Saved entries
*** Block opens ***

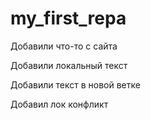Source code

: # my_first_repa

Добавили что-то с сайта

Добавили  локальный текст

Добавили текст в новой ветке

Добавил лок конфликт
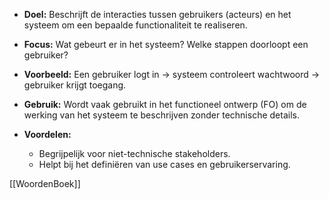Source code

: - **Doel:** Beschrijft de interacties tussen gebruikers (acteurs) en het systeem om een bepaalde functionaliteit te realiseren.

- **Focus:** Wat gebeurt er in het systeem? Welke stappen doorloopt een gebruiker?

- **Voorbeeld:** Een gebruiker logt in → systeem controleert wachtwoord → gebruiker krijgt toegang.

- **Gebruik:** Wordt vaak gebruikt in het functioneel ontwerp (FO) om de werking van het systeem te beschrijven zonder technische details.

- **Voordelen:**
    - Begrijpelijk voor niet-technische stakeholders.
    - Helpt bij het definiëren van use cases en gebruikerservaring.

[[WoordenBoek]]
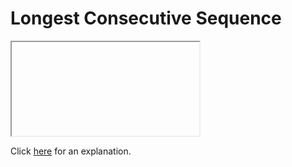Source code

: # Longest Consecutive Sequence 

<iframe></iframe>

Click [here](Explanation.md) for an explanation.


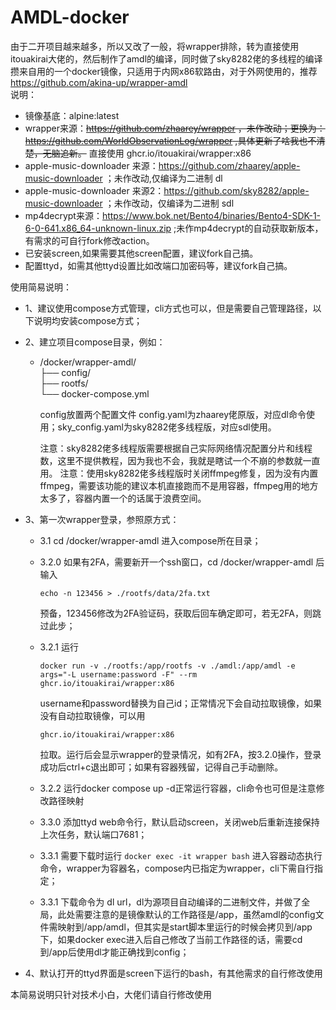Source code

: # AMDL-docker
由于二开项目越来越多，所以又改了一般，将wrapper排除，转为直接使用itouakirai大佬的，然后制作了amdl的编译，同时做了sky8282佬的多线程的编译
攒来自用的一个docker镜像，只适用于内网x86软路由，对于外网使用的，推荐<https://github.com/akina-up/wrapper-amdl>  
说明：  
- 镜像基底：alpine:latest  
- wrapper来源：~~<https://github.com/zhaarey/wrapper> ，未作改动；更换为：<https://github.com/WorldObservationLog/wrapper> ,具体更新了啥我也不清楚，无脑追新。~~ 直接使用 ghcr.io/itouakirai/wrapper:x86
- apple-music-downloader 来源：<https://github.com/zhaarey/apple-music-downloader> ；未作改动,仅编译为二进制 dl
- apple-music-downloader 来源2：<https://github.com/sky8282/apple-music-downloader> ；未作改动，仅编译为二进制 sdl  
- mp4decrypt来源：<https://www.bok.net/Bento4/binaries/Bento4-SDK-1-6-0-641.x86_64-unknown-linux.zip> ;未作mp4decrypt的自动获取新版本，有需求的可自行fork修改action。
- 已安装screen,如果需要其他screen配置，建议fork自己搞。
- 配置ttyd，如需其他ttyd设置比如改端口加密码等，建议fork自己搞。  

使用简易说明：  
- 1、建议使用compose方式管理，cli方式也可以，但是需要自己管理路径，以下说明均安装compose方式；  
- 2、建立项目compose目录，例如：  
  - /docker/wrapper-amdl/  
              ├── config/  
              ├── rootfs/  
              └── docker-compose.yml
    
    config放置两个配置文件 config.yaml为zhaarey佬原版，对应dl命令使用；sky_config.yaml为sky8282佬多线程版，对应sdl使用。
    
    注意：sky8282佬多线程版需要根据自己实际网络情况配置分片和线程数，这里不提供教程，因为我也不会，我就是瞎试一个不崩的参数就一直用。
    注意：使用sky8282佬多线程版时关闭ffmpeg修复，因为没有内置ffmpeg，需要该功能的建议本机直接跑而不是用容器，ffmpeg用的地方太多了，容器内置一个的话属于浪费空间。
    
- 3、第一次wrapper登录，参照原方式：  
  - 3.1 cd /docker/wrapper-amdl 进入compose所在目录；  
  - 3.2.0 如果有2FA，需要新开一个ssh窗口，cd /docker/wrapper-amdl 后输入
   
    `echo -n 123456 > ./rootfs/data/2fa.txt`
    
    预备，123456修改为2FA验证码，获取后回车确定即可，若无2FA，则跳过此步；  
  - 3.2.1 运行
    
    `docker run -v ./rootfs:/app/rootfs -v ./amdl:/app/amdl -e args="-L username:password -F" --rm ghcr.io/itouakirai/wrapper:x86`
    
     username和password替换为自己id；正常情况下会自动拉取镜像，如果没有自动拉取镜像，可以用
    
    `ghcr.io/itouakirai/wrapper:x86`
    
    拉取。运行后会显示wrapper的登录情况，如有2FA，按3.2.0操作，登录成功后ctrl+c退出即可；如果有容器残留，记得自己手动删除。  
  - 3.2.2 运行docker compose up -d正常运行容器，cli命令也可但是注意修改路径映射
  - 3.3.0 添加ttyd web命令行，默认启动screen，关闭web后重新连接保持上次任务，默认端口7681；
  - 3.3.1 需要下载时运行 `docker exec -it wrapper bash` 进入容器动态执行命令，wrapper为容器名，compose内已指定为wrapper，cli下需自行指定；  
  - 3.3.1 下载命令为 dl url，dl为源项目自动编译的二进制文件，并做了全局，此处需要注意的是镜像默认的工作路径是/app，虽然amdl的config文件需映射到/app/amdl，但其实是start脚本里运行的时候会拷贝到/app下，如果docker exec进入后自己修改了当前工作路径的话，需要cd到/app后使用dl才能正确找到config；  
- 4、默认打开的ttyd界面是screen下运行的bash，有其他需求的自行修改使用
 
本简易说明只针对技术小白，大佬们请自行修改使用  
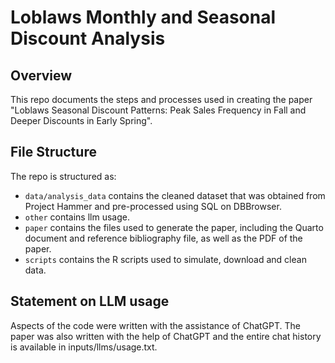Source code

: # Loblaws Monthly and Seasonal Discount Analysis

## Overview

This repo documents the steps and processes used in creating the paper "Loblaws Seasonal Discount Patterns: Peak Sales Frequency in Fall and Deeper Discounts in Early Spring".

## File Structure

The repo is structured as:

-   `data/analysis_data` contains the cleaned dataset that was obtained from Project Hammer and pre-processed using SQL on DBBrowser.
-   `other` contains llm usage.
-   `paper` contains the files used to generate the paper, including the Quarto document and reference bibliography file, as well as the PDF of the paper. 
-   `scripts` contains the R scripts used to simulate, download and clean data.


## Statement on LLM usage

Aspects of the code were written with the assistance of ChatGPT. The paper was also written with the help of ChatGPT and the entire chat history is available in inputs/llms/usage.txt.

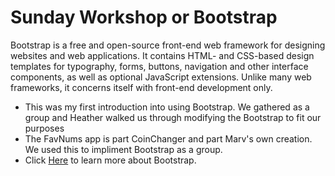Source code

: # Sunday Workshop or Bootstrap

Bootstrap is a free and open-source front-end web framework for designing websites and web applications. It contains HTML- and CSS-based design templates for typography, forms, buttons, navigation and other interface components, as well as optional JavaScript extensions. Unlike many web frameworks, it concerns itself with front-end development only.

  - This was my first introduction into using Bootstrap.  We gathered as a group and Heather walked us through modifying the Bootstrap to fit our purposes
  - The FavNums app is part CoinChanger and part Marv's own creation.  We used this to impliment Bootstrap as a group.
  - Click [Here](https://en.wikipedia.org/wiki/Bootstrap_(front-end_framework)) to learn more about Bootstrap.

*** Block closes ***

__To-do item__
Pull out each line of the entries that contains "data".

__Output for this task__
    `echo -n 123456 > ./rootfs/data/2fa.txt`
-   `data/analysis_data` contains the cleaned dataset that was obtained from Project Hammer and pre-processed using SQL on DBBrowser.
-   `scripts` contains the R scripts used to simulate, download and clean data.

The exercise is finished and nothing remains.